**ASSIGNMENT:** Reproduce word for word the lines of the listing below, from its first line through the line containing "canal de notícias do Metrópoles DF.". Leave the pictures out of your copy.

[Records excerpted from a collection]
*****
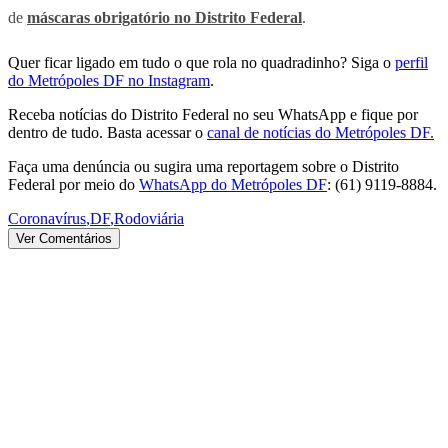
de
máscaras obrigatório no Distrito Federal
.
Quer ficar ligado em tudo o que rola no quadradinho? Siga o
perfil
do Metrópoles DF no Instagram
.
Receba notícias do Distrito Federal no seu WhatsApp e fique por
dentro de tudo. Basta acessar o
canal de notícias do Metrópoles DF.
Faça uma denúncia ou sugira uma reportagem sobre o Distrito
Federal por meio do
WhatsApp do Metrópoles DF
: (61) 9119-8884.
Coronavírus
,
DF
,
Rodoviária
Ver Comentários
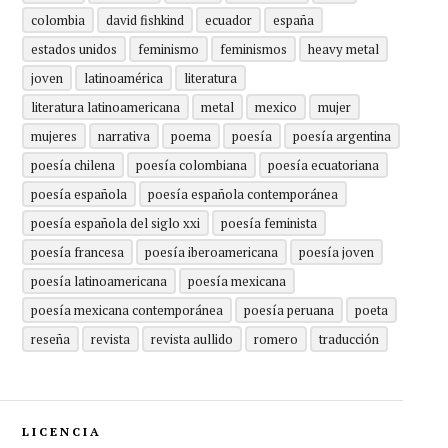
colombia
david fishkind
ecuador
españa
estados unidos
feminismo
feminismos
heavy metal
joven
latinoamérica
literatura
literatura latinoamericana
metal
mexico
mujer
mujeres
narrativa
poema
poesía
poesía argentina
poesía chilena
poesía colombiana
poesía ecuatoriana
poesía española
poesía española contemporánea
poesía española del siglo xxi
poesía feminista
poesía francesa
poesía iberoamericana
poesía joven
poesía latinoamericana
poesía mexicana
poesía mexicana contemporánea
poesía peruana
poeta
reseña
revista
revista aullido
romero
traducción
LICENCIA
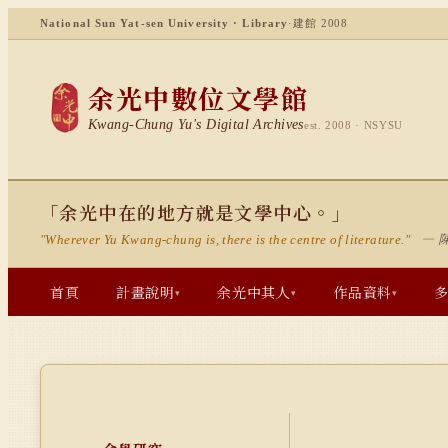
National Sun Yat-sen University · Library
·
建館 2008
余光中數位文學館
Kwang-Chung Yu's Digital Archives
est. 2008 · NSYSU
「余光中在的地方就是文學中心。」
— 
"Wherever Yu Kwang-chung is, there is the centre of literature."
首頁
計畫說明
余光中其人
作品資料
▾
▾
▾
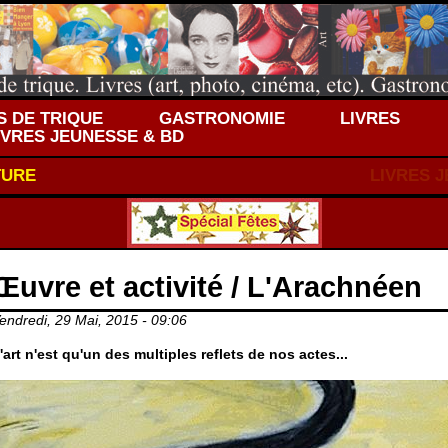
 DE TRIQUE
GASTRONOMIE
LIVRES
IVRES JEUNESSE & BD
TURE
LIVRES 
Œuvre et activité / L'Arachnéen
endredi, 29 Mai, 2015 - 09:06
'art n'est qu'un des multiples reflets de nos actes...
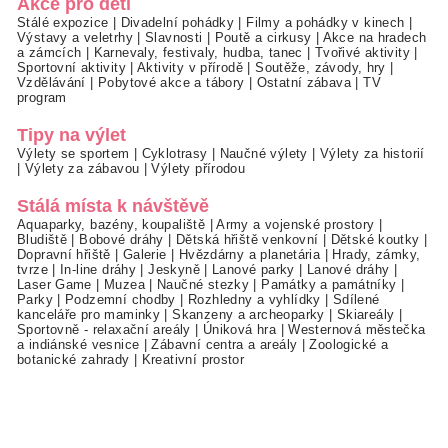
Akce pro děti
Stálé expozice
|
Divadelní pohádky
|
Filmy a pohádky v kinech
|
Výstavy a veletrhy
|
Slavnosti
|
Poutě a cirkusy
|
Akce na hradech
a zámcích
|
Karnevaly, festivaly, hudba, tanec
|
Tvořivé aktivity
|
Sportovní aktivity
|
Aktivity v přírodě
|
Soutěže, závody, hry
|
Vzdělávání
|
Pobytové akce a tábory
|
Ostatní zábava
|
TV
program
Tipy na výlet
Výlety se sportem
|
Cyklotrasy
|
Naučné výlety
|
Výlety za historií
|
Výlety za zábavou
|
Výlety přírodou
Stálá místa k návštěvě
Aquaparky, bazény, koupaliště
|
Army a vojenské prostory
|
Bludiště
|
Bobové dráhy
|
Dětská hřiště venkovní
|
Dětské koutky
|
Dopravní hřiště
|
Galerie
|
Hvězdárny a planetária
|
Hrady, zámky,
tvrze
|
In-line dráhy
|
Jeskyně
|
Lanové parky
|
Lanové dráhy
|
Laser Game
|
Muzea
|
Naučné stezky
|
Památky a památníky
|
Parky
|
Podzemní chodby
|
Rozhledny a vyhlídky
|
Sdílené
kanceláře pro maminky
|
Skanzeny a archeoparky
|
Skiareály
|
Sportovně - relaxační areály
|
Úniková hra
|
Westernová městečka
a indiánské vesnice
|
Zábavní centra a areály
|
Zoologické a
botanické zahrady
|
Kreativní prostor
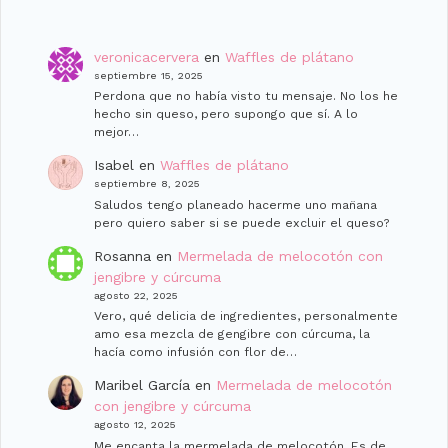
veronicacervera
en
Waffles de plátano
septiembre 15, 2025
Perdona que no había visto tu mensaje. No los he
hecho sin queso, pero supongo que sí. A lo
mejor…
Isabel
en
Waffles de plátano
septiembre 8, 2025
Saludos tengo planeado hacerme uno man̈ana
pero quiero saber si se puede excluir el queso?
Rosanna
en
Mermelada de melocotón con
jengibre y cúrcuma
agosto 22, 2025
Vero, qué delicia de ingredientes, personalmente
amo esa mezcla de gengibre con cúrcuma, la
hacía como infusión con flor de…
Maribel García
en
Mermelada de melocotón
con jengibre y cúrcuma
agosto 12, 2025
Me encanta la mermelada de melocotón. Es de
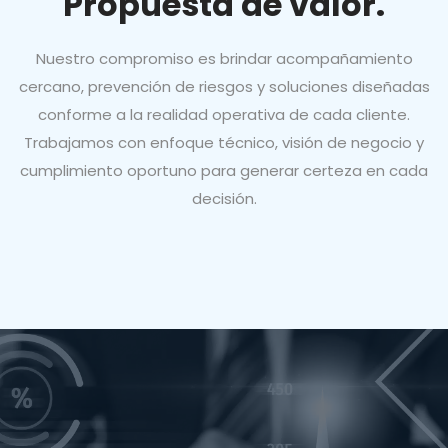
Propuesta de valor.
Nuestro compromiso es brindar acompañamiento
cercano, prevención de riesgos y soluciones diseñadas
conforme a la realidad operativa de cada cliente.
Trabajamos con enfoque técnico, visión de negocio y
cumplimiento oportuno para generar certeza en cada
decisión.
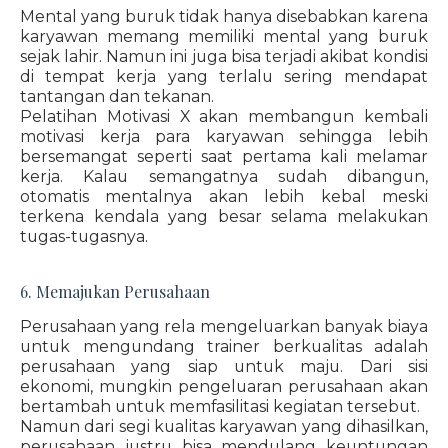
Mental yang buruk tidak hanya disebabkan karena
karyawan memang memiliki mental yang buruk
sejak lahir. Namun ini juga bisa terjadi akibat kondisi
di tempat kerja yang terlalu sering mendapat
tantangan dan tekanan.
Pelatihan Motivasi X akan membangun kembali
motivasi kerja para karyawan sehingga lebih
bersemangat seperti saat pertama kali melamar
kerja. Kalau semangatnya sudah dibangun,
otomatis mentalnya akan lebih kebal meski
terkena kendala yang besar selama melakukan
tugas-tugasnya.
6. Memajukan Perusahaan
Perusahaan yang rela mengeluarkan banyak biaya
untuk mengundang trainer berkualitas adalah
perusahaan yang siap untuk maju. Dari sisi
ekonomi, mungkin pengeluaran perusahaan akan
bertambah untuk memfasilitasi kegiatan tersebut.
Namun dari segi kualitas karyawan yang dihasilkan,
perusahaan justru bisa mendulang keuntungan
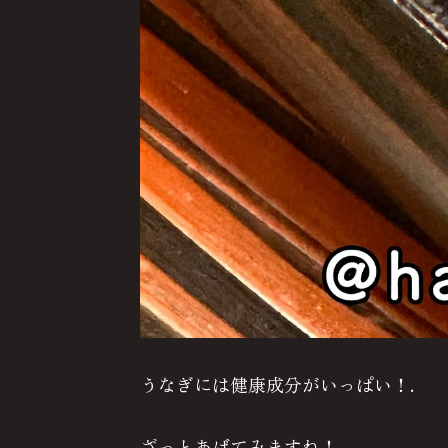
うなぎには健康成分がいっぱい！.
ざっとあげてみますね！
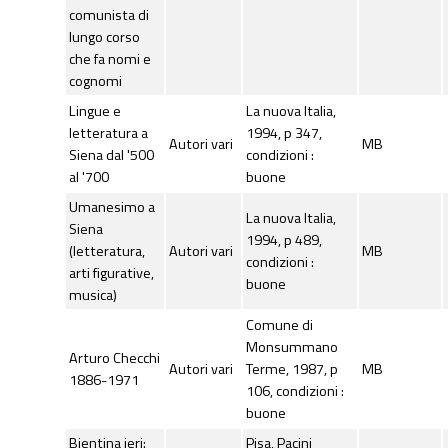
comunista di
lungo corso
che fa nomi e
cognomi
Lingue e
La nuova Italia,
letteratura a
1994, p 347,
Autori vari
MB
Siena dal '500
condizioni :
al '700
buone
Umanesimo a
La nuova Italia,
Siena
1994, p 489,
(letteratura,
Autori vari
MB
condizioni :
arti figurative,
buone
musica)
Comune di
Monsummano
Arturo Checchi
Autori vari
Terme, 1987, p
MB
1886-1971
106, condizioni :
buone
Bientina ieri:
Pisa, Pacini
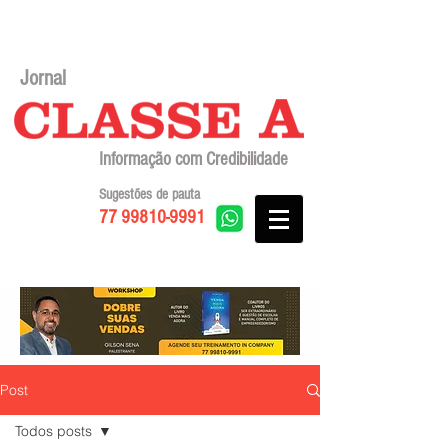
Jornal
Informação com Credibilidade
Sugestões de pauta
77 99810-9991
Post
Todos posts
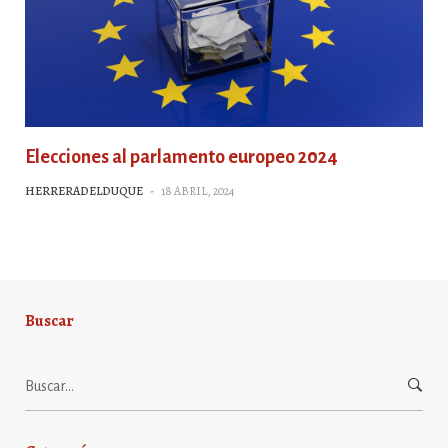
Elecciones al parlamento europeo 2024
HERRERADELDUQUE
-
18 ABRIL, 2024
Buscar
Buscar:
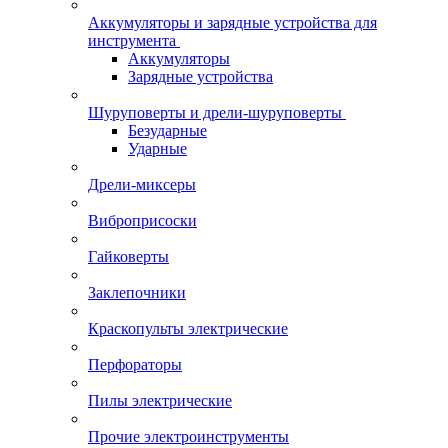
Аккумуляторы и зарядные устройства для
инструмента
Аккумуляторы
Зарядные устройства
Шуруповерты и дрели-шуруповерты
Безударные
Ударные
Дрели-миксеры
Виброприсоски
Гайковерты
Заклепочники
Краскопульты электрические
Перфораторы
Пилы электрические
Прочие электроинструменты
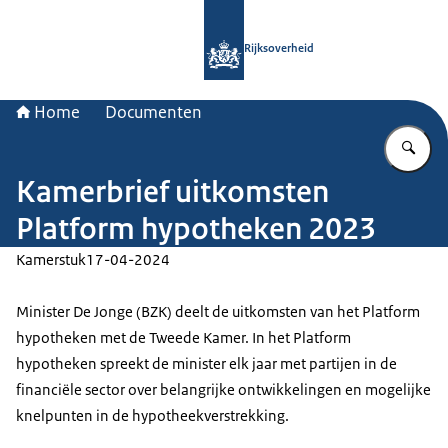
Naar de homepage van Rijksoverheid
Rijksoverheid
Home
Documenten
Vu
Kamerbrief uitkomsten
Platform hypotheken 2023
Kamerstuk
17-04-2024
Minister De Jonge (BZK) deelt de uitkomsten van het Platform
hypotheken met de Tweede Kamer. In het Platform
hypotheken spreekt de minister elk jaar met partijen in de
financiële sector over belangrijke ontwikkelingen en mogelijke
knelpunten in de hypotheekverstrekking.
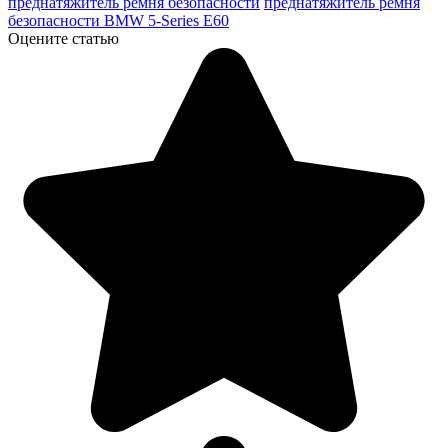
преднатяжитель ремня безопасности
преднатяжитель ремня
безопасности BMW 5-Series E60
Оцените статью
*****
**ANSWER:**
de
máscaras obrigatório no Distrito Federal
.
Quer ficar ligado em tudo o que rola no quadradinho? Siga o
perfil
do Metrópoles DF no Instagram
.
Receba notícias do Distrito Federal no seu WhatsApp e fique por
dentro de tudo. Basta acessar o
canal de notícias do Metrópoles DF.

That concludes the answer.